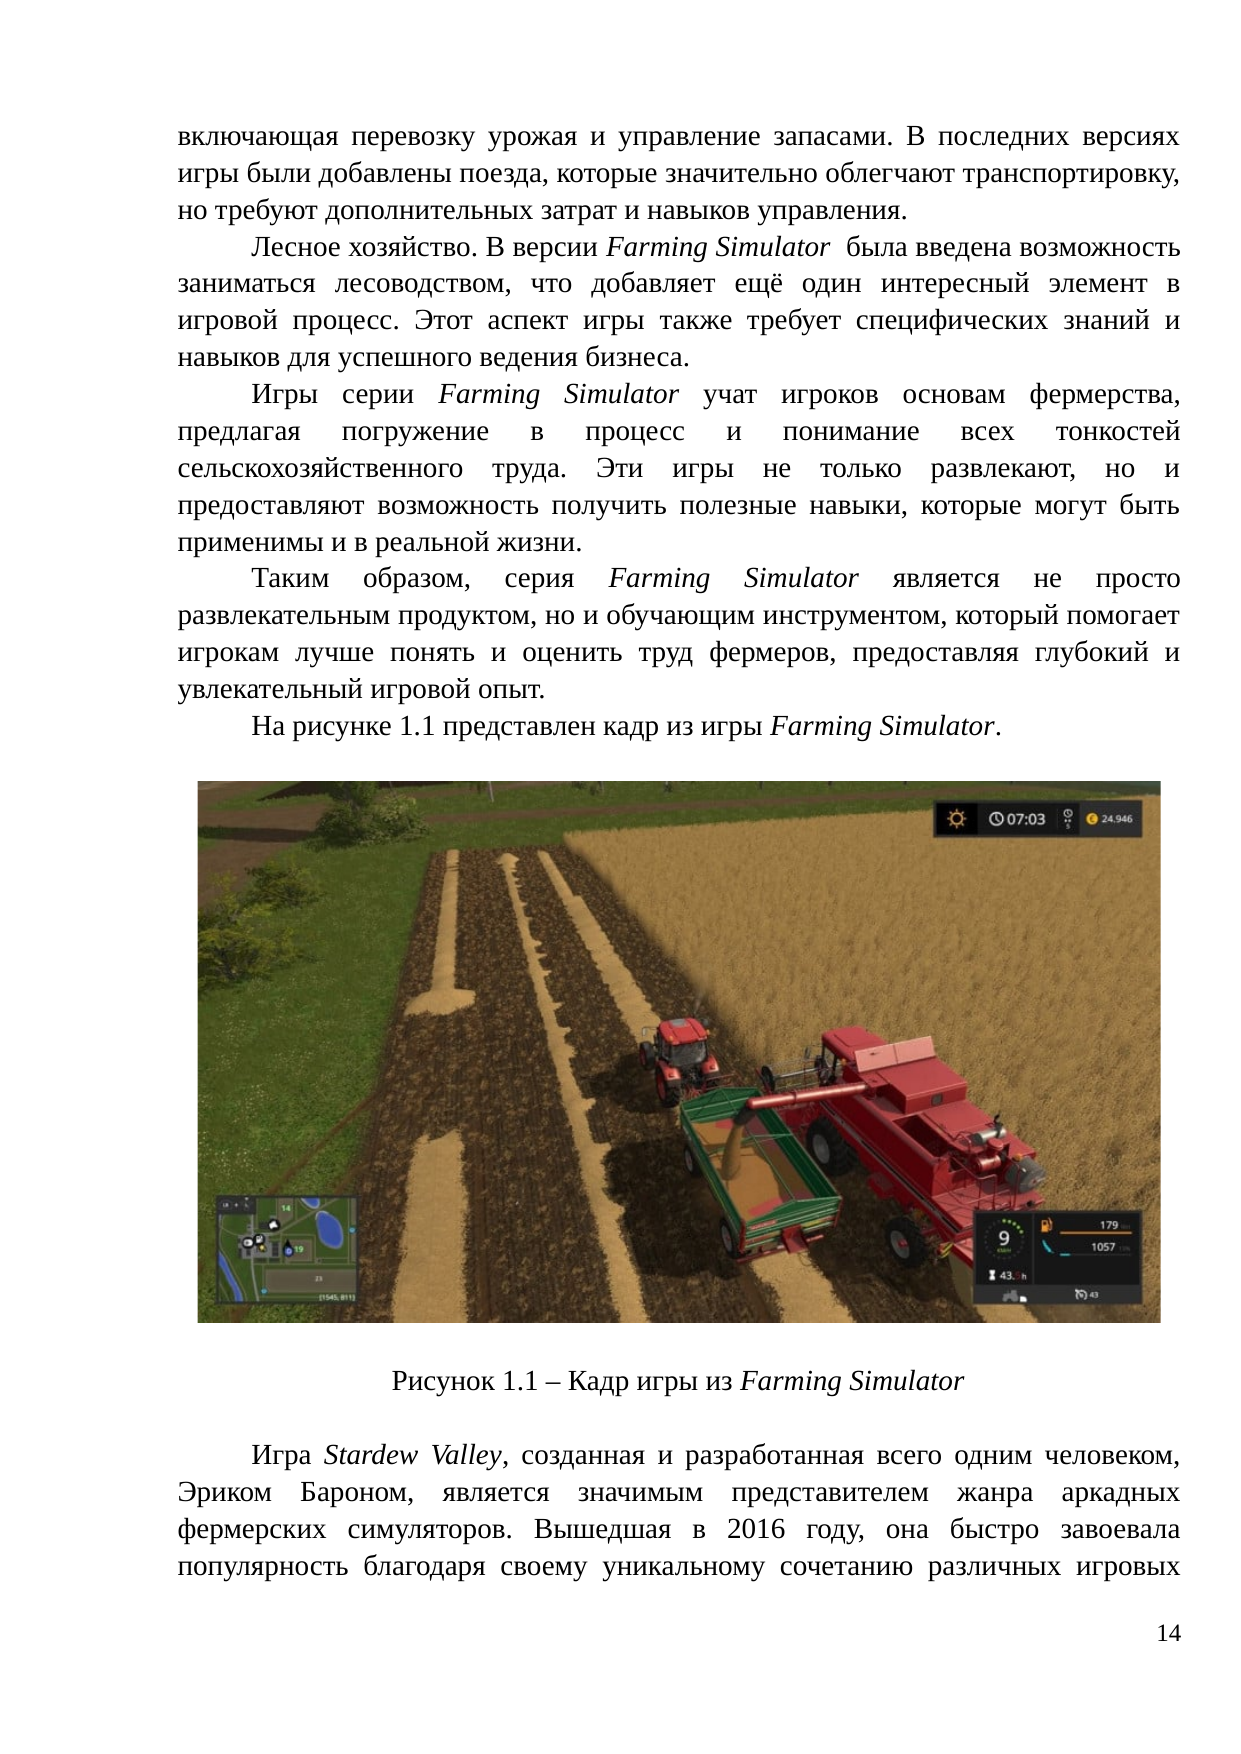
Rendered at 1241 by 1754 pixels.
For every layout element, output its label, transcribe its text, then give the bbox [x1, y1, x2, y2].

picture [197, 781, 1161, 1323]
text Лесное хозяйство. В версии Farming Simulator была введена возможность заниматься лесоводством, что добавляет ещё один интересный элемент в игровой процесс. Этот аспект игры также требует специфических знаний и навыков для успешного ведения бизнеса. [177, 229, 1181, 373]
text Таким образом, серия Farming Simulator является не просто развлекательным продуктом, но и обучающим инструментом, который помогает игрокам лучше понять и оценить труд фермеров, предоставляя глубокий и увлекательный игровой опыт. [177, 561, 1181, 705]
text Рисунок 1.1 – Кадр игры из Farming Simulator [177, 1363, 1181, 1397]
text На рисунке 1.1 представлен кадр из игры Farming Simulator. [177, 708, 1181, 742]
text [177, 118, 1181, 225]
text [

---

Problem to work on:
Print exactly the line containing "For every layout" and every line after it through the end of the records above, and nothing else.

Task output:
For every layout element, output its label, transcribe its text, then give the bbox [x1, y1, x2, y2].

picture [197, 781, 1161, 1323]
text Лесное хозяйство. В версии Farming Simulator была введена возможность заниматься лесоводством, что добавляет ещё один интересный элемент в игровой процесс. Этот аспект игры также требует специфических знаний и навыков для успешного ведения бизнеса. [177, 229, 1181, 373]
text Таким образом, серия Farming Simulator является не просто развлекательным продуктом, но и обучающим инструментом, который помогает игрокам лучше понять и оценить труд фермеров, предоставляя глубокий и увлекательный игровой опыт. [177, 561, 1181, 705]
text Рисунок 1.1 – Кадр игры из Farming Simulator [177, 1363, 1181, 1397]
text На рисунке 1.1 представлен кадр из игры Farming Simulator. [177, 708, 1181, 742]
text [177, 118, 1181, 225]
text [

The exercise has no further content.